Task to complete:
For the data below, give again exactly the lines from the one containing "17: (377, 124, 0.43)" through the one containing "43: (508, 160, 0.36)", both ends included, and no others.

____ Information supplied

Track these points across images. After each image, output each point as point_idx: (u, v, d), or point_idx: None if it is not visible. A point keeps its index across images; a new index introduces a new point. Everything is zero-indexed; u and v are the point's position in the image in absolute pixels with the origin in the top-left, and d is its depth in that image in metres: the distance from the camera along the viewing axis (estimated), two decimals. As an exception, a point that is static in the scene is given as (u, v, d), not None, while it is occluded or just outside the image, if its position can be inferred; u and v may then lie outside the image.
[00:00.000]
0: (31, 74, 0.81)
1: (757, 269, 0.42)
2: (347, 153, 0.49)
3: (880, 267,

________
____ Information supplied

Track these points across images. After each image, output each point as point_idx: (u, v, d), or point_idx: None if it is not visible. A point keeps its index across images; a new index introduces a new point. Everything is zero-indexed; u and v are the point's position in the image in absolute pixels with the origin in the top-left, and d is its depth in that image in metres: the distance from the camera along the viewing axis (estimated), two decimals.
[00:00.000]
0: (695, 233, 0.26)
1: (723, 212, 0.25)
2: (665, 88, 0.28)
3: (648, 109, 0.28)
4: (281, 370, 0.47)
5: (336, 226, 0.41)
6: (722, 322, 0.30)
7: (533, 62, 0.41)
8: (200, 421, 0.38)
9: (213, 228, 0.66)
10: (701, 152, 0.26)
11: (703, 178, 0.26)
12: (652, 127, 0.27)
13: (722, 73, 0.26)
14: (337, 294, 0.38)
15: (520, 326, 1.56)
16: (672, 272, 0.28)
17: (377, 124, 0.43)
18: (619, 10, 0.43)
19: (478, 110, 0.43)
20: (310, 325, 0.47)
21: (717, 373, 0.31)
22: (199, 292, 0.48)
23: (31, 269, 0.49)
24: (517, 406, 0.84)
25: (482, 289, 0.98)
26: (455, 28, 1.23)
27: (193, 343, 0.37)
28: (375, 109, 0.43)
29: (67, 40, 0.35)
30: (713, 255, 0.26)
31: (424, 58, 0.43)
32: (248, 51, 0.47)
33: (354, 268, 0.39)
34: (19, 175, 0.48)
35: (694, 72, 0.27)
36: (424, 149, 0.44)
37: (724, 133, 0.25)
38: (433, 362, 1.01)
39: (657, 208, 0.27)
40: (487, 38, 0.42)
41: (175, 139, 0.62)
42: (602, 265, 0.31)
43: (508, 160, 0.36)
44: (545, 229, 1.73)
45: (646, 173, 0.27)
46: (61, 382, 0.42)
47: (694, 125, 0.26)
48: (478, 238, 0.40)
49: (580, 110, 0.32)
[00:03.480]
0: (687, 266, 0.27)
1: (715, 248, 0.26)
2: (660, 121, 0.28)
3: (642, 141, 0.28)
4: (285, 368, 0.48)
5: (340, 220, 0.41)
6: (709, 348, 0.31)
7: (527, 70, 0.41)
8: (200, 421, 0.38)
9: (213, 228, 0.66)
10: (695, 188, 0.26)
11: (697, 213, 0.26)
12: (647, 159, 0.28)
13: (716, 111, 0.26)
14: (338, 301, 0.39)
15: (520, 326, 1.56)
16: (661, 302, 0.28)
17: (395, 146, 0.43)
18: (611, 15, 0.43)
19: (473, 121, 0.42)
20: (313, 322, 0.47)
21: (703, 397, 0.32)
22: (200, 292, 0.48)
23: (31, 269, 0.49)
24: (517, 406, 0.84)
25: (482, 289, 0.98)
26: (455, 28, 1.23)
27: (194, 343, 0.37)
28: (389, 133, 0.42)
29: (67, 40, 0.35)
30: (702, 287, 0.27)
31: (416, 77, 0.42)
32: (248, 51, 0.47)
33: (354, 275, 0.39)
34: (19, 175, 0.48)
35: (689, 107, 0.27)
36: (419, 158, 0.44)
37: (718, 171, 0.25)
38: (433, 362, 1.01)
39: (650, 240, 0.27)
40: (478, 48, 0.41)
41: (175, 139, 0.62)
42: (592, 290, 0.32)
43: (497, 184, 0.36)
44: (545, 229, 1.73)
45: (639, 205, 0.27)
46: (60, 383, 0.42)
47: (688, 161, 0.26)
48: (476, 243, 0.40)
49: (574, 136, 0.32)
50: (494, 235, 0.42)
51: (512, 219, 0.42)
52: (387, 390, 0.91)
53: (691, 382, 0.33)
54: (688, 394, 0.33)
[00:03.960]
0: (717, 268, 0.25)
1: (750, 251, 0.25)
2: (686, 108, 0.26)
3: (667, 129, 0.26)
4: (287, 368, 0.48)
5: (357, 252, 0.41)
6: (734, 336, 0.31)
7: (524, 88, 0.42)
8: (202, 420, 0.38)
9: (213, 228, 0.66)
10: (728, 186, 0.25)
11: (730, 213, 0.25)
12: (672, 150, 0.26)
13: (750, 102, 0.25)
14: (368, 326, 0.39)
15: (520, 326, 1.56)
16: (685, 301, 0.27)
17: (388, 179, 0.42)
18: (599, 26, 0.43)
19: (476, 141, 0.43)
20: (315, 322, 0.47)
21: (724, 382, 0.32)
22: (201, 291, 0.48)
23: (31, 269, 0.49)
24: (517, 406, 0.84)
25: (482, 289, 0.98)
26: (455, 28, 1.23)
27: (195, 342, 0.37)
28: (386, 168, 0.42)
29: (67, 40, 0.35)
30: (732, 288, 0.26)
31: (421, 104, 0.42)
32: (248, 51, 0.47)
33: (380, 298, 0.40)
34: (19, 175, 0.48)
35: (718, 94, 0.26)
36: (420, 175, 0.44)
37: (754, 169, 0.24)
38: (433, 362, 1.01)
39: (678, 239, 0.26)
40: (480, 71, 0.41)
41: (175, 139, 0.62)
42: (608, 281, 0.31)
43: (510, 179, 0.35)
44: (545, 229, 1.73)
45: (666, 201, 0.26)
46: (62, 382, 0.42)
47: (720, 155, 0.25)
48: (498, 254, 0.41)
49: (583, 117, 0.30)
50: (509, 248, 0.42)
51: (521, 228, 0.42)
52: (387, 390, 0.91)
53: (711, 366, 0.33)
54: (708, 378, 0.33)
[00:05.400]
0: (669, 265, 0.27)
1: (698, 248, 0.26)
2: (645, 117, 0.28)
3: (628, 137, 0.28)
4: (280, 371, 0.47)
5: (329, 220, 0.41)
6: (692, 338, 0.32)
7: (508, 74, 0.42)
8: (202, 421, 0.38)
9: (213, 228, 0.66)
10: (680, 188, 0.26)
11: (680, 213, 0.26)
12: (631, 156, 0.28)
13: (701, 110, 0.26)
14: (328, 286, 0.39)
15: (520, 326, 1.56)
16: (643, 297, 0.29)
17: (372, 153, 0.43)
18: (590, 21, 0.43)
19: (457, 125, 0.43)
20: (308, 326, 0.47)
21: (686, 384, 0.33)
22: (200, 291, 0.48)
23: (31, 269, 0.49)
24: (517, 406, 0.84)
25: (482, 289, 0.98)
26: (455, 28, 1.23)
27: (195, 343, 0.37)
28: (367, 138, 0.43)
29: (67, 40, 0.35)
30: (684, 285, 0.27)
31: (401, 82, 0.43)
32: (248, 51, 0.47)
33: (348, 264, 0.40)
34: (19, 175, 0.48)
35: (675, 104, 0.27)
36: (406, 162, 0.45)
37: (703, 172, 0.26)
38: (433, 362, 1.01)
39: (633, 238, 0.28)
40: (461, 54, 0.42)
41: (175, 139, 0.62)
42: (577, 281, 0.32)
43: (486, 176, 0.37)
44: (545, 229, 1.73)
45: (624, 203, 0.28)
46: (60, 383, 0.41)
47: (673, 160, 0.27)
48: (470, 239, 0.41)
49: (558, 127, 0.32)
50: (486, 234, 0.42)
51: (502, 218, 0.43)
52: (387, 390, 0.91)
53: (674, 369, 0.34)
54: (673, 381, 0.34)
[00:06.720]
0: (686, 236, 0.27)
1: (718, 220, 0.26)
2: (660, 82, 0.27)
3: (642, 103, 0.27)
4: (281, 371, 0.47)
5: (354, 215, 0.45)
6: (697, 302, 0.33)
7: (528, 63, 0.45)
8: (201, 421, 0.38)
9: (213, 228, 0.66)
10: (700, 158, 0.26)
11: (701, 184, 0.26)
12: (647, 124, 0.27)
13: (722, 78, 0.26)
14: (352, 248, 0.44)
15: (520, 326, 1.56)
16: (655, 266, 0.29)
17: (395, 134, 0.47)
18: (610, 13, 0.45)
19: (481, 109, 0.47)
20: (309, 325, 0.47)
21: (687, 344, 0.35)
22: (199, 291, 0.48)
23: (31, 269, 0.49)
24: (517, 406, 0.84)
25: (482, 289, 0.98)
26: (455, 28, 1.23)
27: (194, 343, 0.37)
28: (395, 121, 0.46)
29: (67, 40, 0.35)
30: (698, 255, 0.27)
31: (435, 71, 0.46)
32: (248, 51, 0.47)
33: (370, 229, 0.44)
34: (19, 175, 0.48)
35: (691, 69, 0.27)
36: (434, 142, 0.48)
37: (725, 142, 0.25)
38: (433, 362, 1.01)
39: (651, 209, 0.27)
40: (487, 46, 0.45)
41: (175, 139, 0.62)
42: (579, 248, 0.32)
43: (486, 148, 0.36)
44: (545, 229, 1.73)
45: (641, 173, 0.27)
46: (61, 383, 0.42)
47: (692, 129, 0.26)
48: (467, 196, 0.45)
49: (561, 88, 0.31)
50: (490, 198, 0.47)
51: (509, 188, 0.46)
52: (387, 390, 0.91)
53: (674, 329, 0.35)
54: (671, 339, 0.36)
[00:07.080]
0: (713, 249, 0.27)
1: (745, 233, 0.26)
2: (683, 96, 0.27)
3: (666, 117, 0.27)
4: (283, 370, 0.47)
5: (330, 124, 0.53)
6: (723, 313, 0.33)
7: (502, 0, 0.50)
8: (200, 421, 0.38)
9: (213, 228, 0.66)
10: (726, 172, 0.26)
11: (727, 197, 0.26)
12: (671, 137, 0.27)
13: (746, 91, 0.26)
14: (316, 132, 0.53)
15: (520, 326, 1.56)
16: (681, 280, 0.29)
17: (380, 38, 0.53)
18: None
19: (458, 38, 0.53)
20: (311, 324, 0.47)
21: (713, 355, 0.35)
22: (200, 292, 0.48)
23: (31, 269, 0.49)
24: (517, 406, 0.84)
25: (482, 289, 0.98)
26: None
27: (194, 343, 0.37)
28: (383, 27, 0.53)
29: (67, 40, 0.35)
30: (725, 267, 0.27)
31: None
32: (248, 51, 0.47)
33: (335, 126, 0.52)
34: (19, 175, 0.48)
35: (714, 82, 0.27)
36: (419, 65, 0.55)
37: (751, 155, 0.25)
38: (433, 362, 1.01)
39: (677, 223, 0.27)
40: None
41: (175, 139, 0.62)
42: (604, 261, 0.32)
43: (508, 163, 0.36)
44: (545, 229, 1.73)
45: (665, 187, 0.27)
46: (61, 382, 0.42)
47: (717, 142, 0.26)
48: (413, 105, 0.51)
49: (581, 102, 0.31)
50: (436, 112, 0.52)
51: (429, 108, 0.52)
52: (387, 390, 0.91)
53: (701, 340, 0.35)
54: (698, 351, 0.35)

________

Solved exercise:
17: (377, 124, 0.43)
18: (619, 10, 0.43)
19: (478, 110, 0.43)
20: (310, 325, 0.47)
21: (717, 373, 0.31)
22: (199, 292, 0.48)
23: (31, 269, 0.49)
24: (517, 406, 0.84)
25: (482, 289, 0.98)
26: (455, 28, 1.23)
27: (193, 343, 0.37)
28: (375, 109, 0.43)
29: (67, 40, 0.35)
30: (713, 255, 0.26)
31: (424, 58, 0.43)
32: (248, 51, 0.47)
33: (354, 268, 0.39)
34: (19, 175, 0.48)
35: (694, 72, 0.27)
36: (424, 149, 0.44)
37: (724, 133, 0.25)
38: (433, 362, 1.01)
39: (657, 208, 0.27)
40: (487, 38, 0.42)
41: (175, 139, 0.62)
42: (602, 265, 0.31)
43: (508, 160, 0.36)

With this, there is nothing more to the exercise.